____ Data supplied

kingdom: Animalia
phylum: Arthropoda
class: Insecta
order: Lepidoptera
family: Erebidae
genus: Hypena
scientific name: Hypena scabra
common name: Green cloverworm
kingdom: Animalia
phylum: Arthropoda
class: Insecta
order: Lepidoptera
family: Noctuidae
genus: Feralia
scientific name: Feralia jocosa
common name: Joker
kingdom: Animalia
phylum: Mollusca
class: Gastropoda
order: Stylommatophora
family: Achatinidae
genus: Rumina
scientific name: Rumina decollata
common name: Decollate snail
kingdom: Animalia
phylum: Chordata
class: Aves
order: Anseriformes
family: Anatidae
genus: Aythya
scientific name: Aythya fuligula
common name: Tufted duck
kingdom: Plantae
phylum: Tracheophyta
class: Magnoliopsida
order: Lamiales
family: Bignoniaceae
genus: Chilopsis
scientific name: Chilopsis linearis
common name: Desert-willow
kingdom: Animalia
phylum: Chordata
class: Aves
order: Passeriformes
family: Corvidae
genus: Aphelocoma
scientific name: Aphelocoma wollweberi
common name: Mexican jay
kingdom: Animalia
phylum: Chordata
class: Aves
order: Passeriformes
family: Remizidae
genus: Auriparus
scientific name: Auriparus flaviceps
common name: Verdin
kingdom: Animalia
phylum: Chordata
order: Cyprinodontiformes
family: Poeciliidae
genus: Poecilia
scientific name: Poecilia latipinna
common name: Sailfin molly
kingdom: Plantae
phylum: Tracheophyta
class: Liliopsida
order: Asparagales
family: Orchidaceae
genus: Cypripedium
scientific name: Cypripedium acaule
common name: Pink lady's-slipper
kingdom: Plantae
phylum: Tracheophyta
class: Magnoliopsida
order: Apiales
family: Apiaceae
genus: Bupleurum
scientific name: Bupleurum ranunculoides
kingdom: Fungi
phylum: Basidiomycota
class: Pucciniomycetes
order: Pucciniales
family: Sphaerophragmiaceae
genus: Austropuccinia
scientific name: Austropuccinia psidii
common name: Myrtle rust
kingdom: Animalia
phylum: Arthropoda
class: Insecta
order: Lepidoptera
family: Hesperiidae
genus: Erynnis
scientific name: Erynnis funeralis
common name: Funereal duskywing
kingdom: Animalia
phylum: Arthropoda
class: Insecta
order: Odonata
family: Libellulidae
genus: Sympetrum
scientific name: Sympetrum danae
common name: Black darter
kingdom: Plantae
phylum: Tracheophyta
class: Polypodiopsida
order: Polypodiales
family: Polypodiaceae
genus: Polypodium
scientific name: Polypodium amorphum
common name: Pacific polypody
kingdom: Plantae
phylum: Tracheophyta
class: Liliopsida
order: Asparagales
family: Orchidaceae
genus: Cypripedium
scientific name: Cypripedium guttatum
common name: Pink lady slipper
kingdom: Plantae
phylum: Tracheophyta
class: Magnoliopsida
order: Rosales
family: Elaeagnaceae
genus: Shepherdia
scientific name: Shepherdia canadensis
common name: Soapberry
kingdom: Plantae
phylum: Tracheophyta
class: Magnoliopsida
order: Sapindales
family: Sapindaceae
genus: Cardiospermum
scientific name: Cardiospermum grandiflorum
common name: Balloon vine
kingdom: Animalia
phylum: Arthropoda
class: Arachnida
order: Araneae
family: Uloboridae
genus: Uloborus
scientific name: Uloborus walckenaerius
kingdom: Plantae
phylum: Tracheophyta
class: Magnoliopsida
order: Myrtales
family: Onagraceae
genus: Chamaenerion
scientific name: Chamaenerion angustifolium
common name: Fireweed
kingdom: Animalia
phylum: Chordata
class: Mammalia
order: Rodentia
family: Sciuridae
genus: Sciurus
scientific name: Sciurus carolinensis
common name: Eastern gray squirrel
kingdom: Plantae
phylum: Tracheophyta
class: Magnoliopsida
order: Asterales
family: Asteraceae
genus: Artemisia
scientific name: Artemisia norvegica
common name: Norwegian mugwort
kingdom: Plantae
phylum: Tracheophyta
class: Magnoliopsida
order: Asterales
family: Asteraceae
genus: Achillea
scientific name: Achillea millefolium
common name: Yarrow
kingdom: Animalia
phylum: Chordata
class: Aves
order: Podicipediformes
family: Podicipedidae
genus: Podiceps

________

* **Given task**
Please reproduce every line in the records above, unchanged and in the same order.

* **Full output**
kingdom: Animalia
phylum: Arthropoda
class: Insecta
order: Lepidoptera
family: Erebidae
genus: Hypena
scientific name: Hypena scabra
common name: Green cloverworm
kingdom: Animalia
phylum: Arthropoda
class: Insecta
order: Lepidoptera
family: Noctuidae
genus: Feralia
scientific name: Feralia jocosa
common name: Joker
kingdom: Animalia
phylum: Mollusca
class: Gastropoda
order: Stylommatophora
family: Achatinidae
genus: Rumina
scientific name: Rumina decollata
common name: Decollate snail
kingdom: Animalia
phylum: Chordata
class: Aves
order: Anseriformes
family: Anatidae
genus: Aythya
scientific name: Aythya fuligula
common name: Tufted duck
kingdom: Plantae
phylum: Tracheophyta
class: Magnoliopsida
order: Lamiales
family: Bignoniaceae
genus: Chilopsis
scientific name: Chilopsis linearis
common name: Desert-willow
kingdom: Animalia
phylum: Chordata
class: Aves
order: Passeriformes
family: Corvidae
genus: Aphelocoma
scientific name: Aphelocoma wollweberi
common name: Mexican jay
kingdom: Animalia
phylum: Chordata
class: Aves
order: Passeriformes
family: Remizidae
genus: Auriparus
scientific name: Auriparus flaviceps
common name: Verdin
kingdom: Animalia
phylum: Chordata
order: Cyprinodontiformes
family: Poeciliidae
genus: Poecilia
scientific name: Poecilia latipinna
common name: Sailfin molly
kingdom: Plantae
phylum: Tracheophyta
class: Liliopsida
order: Asparagales
family: Orchidaceae
genus: Cypripedium
scientific name: Cypripedium acaule
common name: Pink lady's-slipper
kingdom: Plantae
phylum: Tracheophyta
class: Magnoliopsida
order: Apiales
family: Apiaceae
genus: Bupleurum
scientific name: Bupleurum ranunculoides
kingdom: Fungi
phylum: Basidiomycota
class: Pucciniomycetes
order: Pucciniales
family: Sphaerophragmiaceae
genus: Austropuccinia
scientific name: Austropuccinia psidii
common name: Myrtle rust
kingdom: Animalia
phylum: Arthropoda
class: Insecta
order: Lepidoptera
family: Hesperiidae
genus: Erynnis
scientific name: Erynnis funeralis
common name: Funereal duskywing
kingdom: Animalia
phylum: Arthropoda
class: Insecta
order: Odonata
family: Libellulidae
genus: Sympetrum
scientific name: Sympetrum danae
common name: Black darter
kingdom: Plantae
phylum: Tracheophyta
class: Polypodiopsida
order: Polypodiales
family: Polypodiaceae
genus: Polypodium
scientific name: Polypodium amorphum
common name: Pacific polypody
kingdom: Plantae
phylum: Tracheophyta
class: Liliopsida
order: Asparagales
family: Orchidaceae
genus: Cypripedium
scientific name: Cypripedium guttatum
common name: Pink lady slipper
kingdom: Plantae
phylum: Tracheophyta
class: Magnoliopsida
order: Rosales
family: Elaeagnaceae
genus: Shepherdia
scientific name: Shepherdia canadensis
common name: Soapberry
kingdom: Plantae
phylum: Tracheophyta
class: Magnoliopsida
order: Sapindales
family: Sapindaceae
genus: Cardiospermum
scientific name: Cardiospermum grandiflorum
common name: Balloon vine
kingdom: Animalia
phylum: Arthropoda
class: Arachnida
order: Araneae
family: Uloboridae
genus: Uloborus
scientific name: Uloborus walckenaerius
kingdom: Plantae
phylum: Tracheophyta
class: Magnoliopsida
order: Myrtales
family: Onagraceae
genus: Chamaenerion
scientific name: Chamaenerion angustifolium
common name: Fireweed
kingdom: Animalia
phylum: Chordata
class: Mammalia
order: Rodentia
family: Sciuridae
genus: Sciurus
scientific name: Sciurus carolinensis
common name: Eastern gray squirrel
kingdom: Plantae
phylum: Tracheophyta
class: Magnoliopsida
order: Asterales
family: Asteraceae
genus: Artemisia
scientific name: Artemisia norvegica
common name: Norwegian mugwort
kingdom: Plantae
phylum: Tracheophyta
class: Magnoliopsida
order: Asterales
family: Asteraceae
genus: Achillea
scientific name: Achillea millefolium
common name: Yarrow
kingdom: Animalia
phylum: Chordata
class: Aves
order: Podicipediformes
family: Podicipedidae
genus: Podiceps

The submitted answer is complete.